** PROBLEM DETAILS **
The entries below are to be repeated exactly, with the pictures left out.

[Web page revision data]
════════

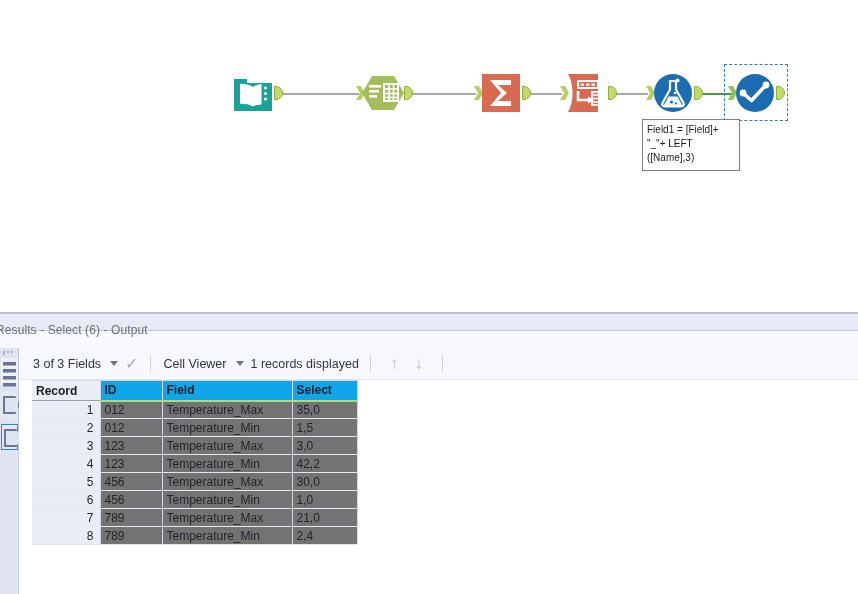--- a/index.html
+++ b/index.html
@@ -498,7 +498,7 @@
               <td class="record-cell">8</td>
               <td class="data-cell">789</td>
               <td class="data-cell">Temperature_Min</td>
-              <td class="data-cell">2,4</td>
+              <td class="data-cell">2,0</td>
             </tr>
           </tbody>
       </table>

════════

** SOLUTION TO THE PROBLEM **
--- a/index.html
+++ b/index.html
@@ -498,7 +498,7 @@
               <td class="record-cell">8</td>
               <td class="data-cell">789</td>
               <td class="data-cell">Temperature_Min</td>
-              <td class="data-cell">2,4</td>
+              <td class="data-cell">2,0</td>
             </tr>
           </tbody>
       </table>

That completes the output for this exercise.